Le couple Algérie-France va-t-il vivre un nouvel épisode de son impitoyable saga marquée par les démons du passé? Se livrera-t-il, à la faveur de cette dernière chance,
à une nouvelle séance d’exorcisme? Jamais chef d’Etat étranger n’aura eu l’insigne honneur, en cinquante ans d’indépendance, d’être accueilli sur cette terre d’Algérie avec un faste et une ferveur aussi exceptionnels. Le Président François Hollande recevra ce jour tous les honneurs mérités de la République algérienne. Nous l’accueillerons en ami, et nous l’espérons aussi en allié, au regard du passé commun qui lie nos deux pays partageant les mêmes ambitions dans le même voisinage et espace méditerranéen.
Constat: cinquante ans après, le couple Algérie-France reste encore à reconstruire. La raison?
Français et Algériens continuons à entretenir un rapport névrotique avec notre passé colonial. Trop longtemps, on a, des deux côtés de la Méditerranée, carburé à la haine pure. Les démons du passé n’ont pas fini d’assiéger nos rêves de nous construire un destin commun pourtant devenu évident au regard des multiples défis de l’heure.
On parle, aussi, à l’occasion de cette visite-événement, de Réconciliation. Comment éviter l’écueil du débat sur la mémoire? Pour les Algériens, il ne faudrait plus polluer l’avenir de nos relations avec les scories du passé tant les chantiers qui nous attendent sont nombreux et stratégiques à la fois pour le bien-être de nos peuples. Nous sommes convaincus que cette relation complexe de couple secoué par des spasmes éruptifs à cause d’un lourd passé mal assumé, doit connaître son épilogue. Nos deux nations doivent-elles se réinventer pour s’aimer? Oui, car le temps est venu d’en finir avec le déni du réel et de jeter nos rancunes respectives à la rivière. Longtemps, on a croisé le fer sur les deux rives de la Méditerranée quand, entre gros dérapages et vieilles saillies, on prenait même plaisir à se regarder en chiens de faïence.
Nous sommes convaincus que l’heure est venue de remettre la machine en ordre de marche après cinquante ans de désamour et de mésentente, si l’on veut aider ce couple à en finir avec un vrai purgatoire. Penser autrement relèverait de la déconnexion des réalités.
Une dizaine de contrats seront signés par les deux délégations. Ils englobent des chantiers dans les secteurs de l’industrie automobile, de l’agroalimentaire, des services, de la technologie, des transports, de l’engineering, etc. Aujourd’hui, nous passons à la phase du volontarisme politique. Nous jouons gagnant-gagnant. L’Algérie, premier pays francophone dans le monde, offre un marché alléchant avec ses 40 millions de consommateurs. Un pays solvable. A moins d’une heure de vol de Marseille.

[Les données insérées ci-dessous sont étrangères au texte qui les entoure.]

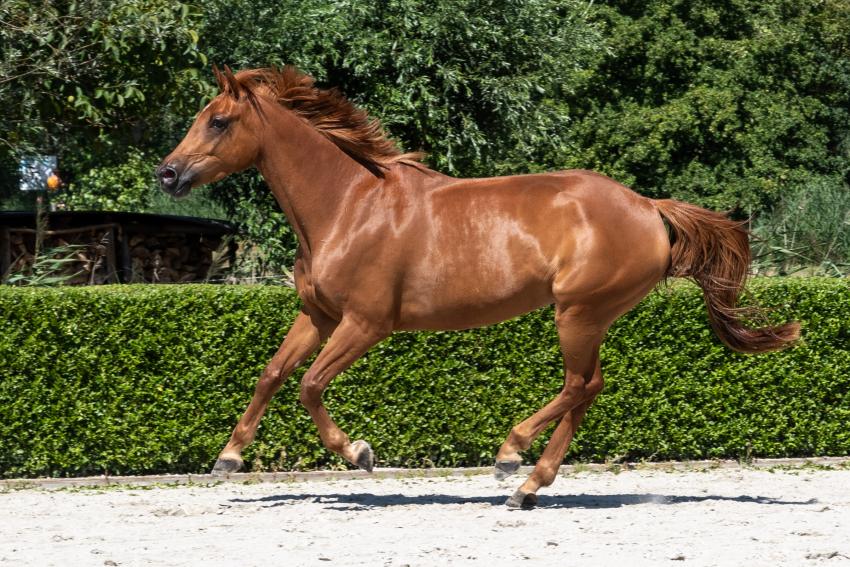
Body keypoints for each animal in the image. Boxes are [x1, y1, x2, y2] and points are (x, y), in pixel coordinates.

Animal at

Le coup de génie, s’il y en aura dans ces retrouvailles algéro-françaises, ce serait d’abord d’oser enterrer les souvenirs douloureux d’un long parcours chaotique. D’aller de l’avant et de ne plus avoir à l’esprit que de nouvelles conquêtes à réaliser au profit des Algériens et des Français.
En cinquante ans, l’Algérie indépendante a reçu successivement les visites des présidents Giscard d’Estaing, Mitterrand, Chirac et Sarkozy sans que les choses viennent à bouger réellement. Nous ne voulons pas insulter l’avenir malgré toutes les déconvenues du passé, et du passif, car avec la venue du Président Hollande chez nous, nous avons le droit et le devoir de croire que le vrai chapitre dans l’histoire de nos deux pays réconciliés a cette fois-ci une vraie chance d’être écrit. Avec Sarkozy, on a compris que l’amitié et la loyauté sont à géométrie variable. Avec François Hollande, nous avons affaire à un homme qui force le respect. Toute la différence pourrait résider dans la confiance pleinement rétablie enfin entre nos deux pays en bannissant l’idée d’un marché de dupes qui a malheureusement longtemps été la règle dans nos rapports tumultueux avec la France.
Si à nos portes se bousculent, légions, les investisseurs chinois, turcs, anglais, américains, espagnols, italiens et indiens, nous reconnaissons que le coeur de l’Algérie bat toujours pour la France.
En politique, faut-il encore s’en souvenir, on gagne toujours ensemble, mais on perd toujours seul.